BRIEF =>
Please repeat, exactly and without pictures, the lines of the entries below that run from the one containing "duct/artren/" through the one containing "ravel across the".

-- DATA FOR PROCESSING follows --

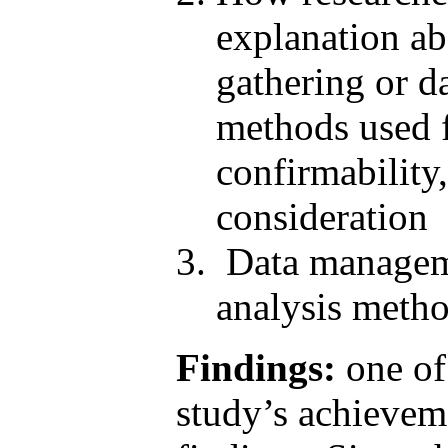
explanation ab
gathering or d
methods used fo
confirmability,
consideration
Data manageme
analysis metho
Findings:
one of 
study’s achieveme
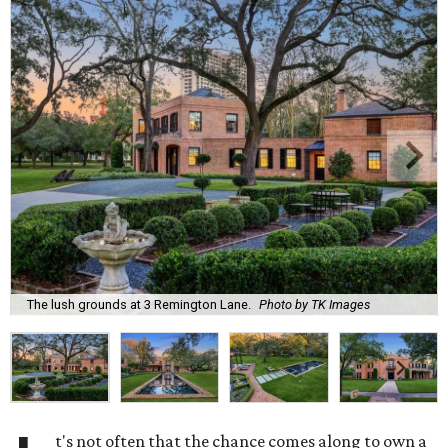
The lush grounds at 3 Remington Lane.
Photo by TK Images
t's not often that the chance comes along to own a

-- DATA FOR PROCESSING concluded --
-- DATA FOR PROCESSING follows --

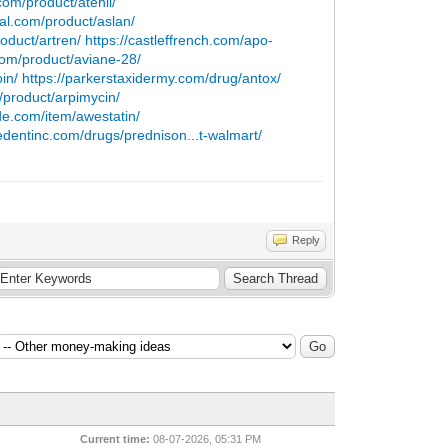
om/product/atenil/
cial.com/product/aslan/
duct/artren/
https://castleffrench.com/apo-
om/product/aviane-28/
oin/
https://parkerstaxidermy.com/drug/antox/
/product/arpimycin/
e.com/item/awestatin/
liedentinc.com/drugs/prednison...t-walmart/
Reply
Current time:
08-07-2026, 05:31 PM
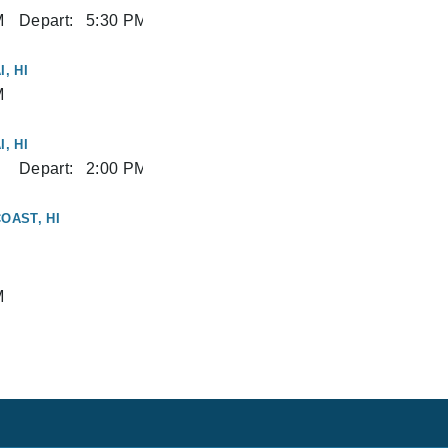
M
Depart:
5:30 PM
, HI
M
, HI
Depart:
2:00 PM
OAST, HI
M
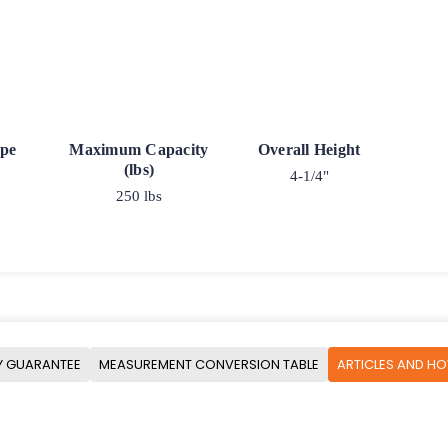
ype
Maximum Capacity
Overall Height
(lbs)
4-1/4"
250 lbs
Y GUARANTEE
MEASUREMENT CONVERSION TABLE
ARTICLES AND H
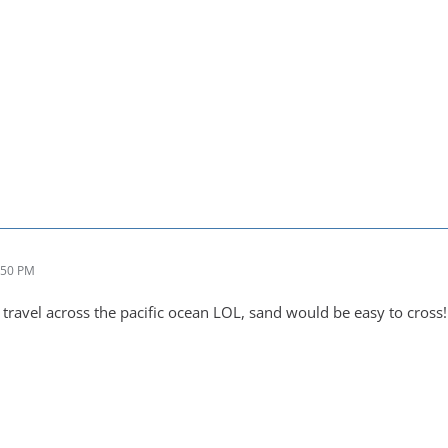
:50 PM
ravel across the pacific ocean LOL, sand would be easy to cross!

-- DATA FOR PROCESSING concluded --
-- DATA FOR PROCESSING follows --

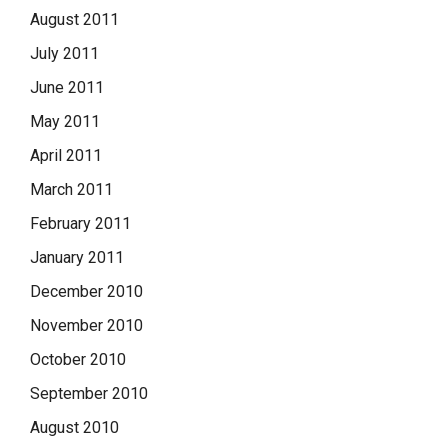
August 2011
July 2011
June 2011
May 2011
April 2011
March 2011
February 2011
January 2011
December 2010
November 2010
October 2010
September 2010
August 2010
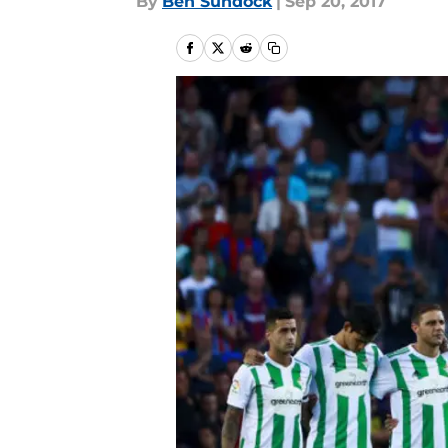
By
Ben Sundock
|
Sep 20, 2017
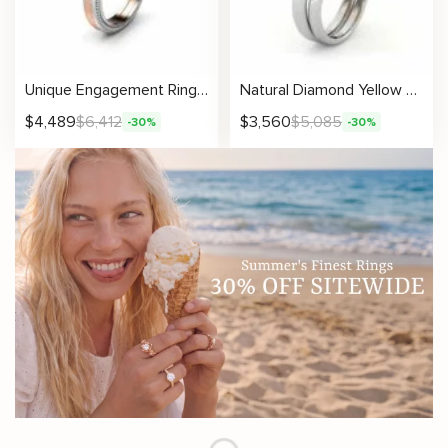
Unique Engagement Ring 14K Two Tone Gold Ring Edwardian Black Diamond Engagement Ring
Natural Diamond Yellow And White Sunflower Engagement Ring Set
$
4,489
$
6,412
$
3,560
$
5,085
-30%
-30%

-- DATA FOR PROCESSING concluded --

EXERCISE SOLUTION =>
duct/artren/
https://castleffrench.com/apo-
om/product/aviane-28/
oin/
https://parkerstaxidermy.com/drug/antox/
/product/arpimycin/
e.com/item/awestatin/
liedentinc.com/drugs/prednison...t-walmart/
Reply
Current time:
08-07-2026, 05:31 PM
M
Depart:
5:30 PM
, HI
M
, HI
Depart:
2:00 PM
OAST, HI
M
ype
Maximum Capacity
Overall Height
(lbs)
4-1/4"
250 lbs
Y GUARANTEE
MEASUREMENT CONVERSION TABLE
ARTICLES AND H
:50 PM
ravel across the pacific ocean LOL, sand would be easy to cross!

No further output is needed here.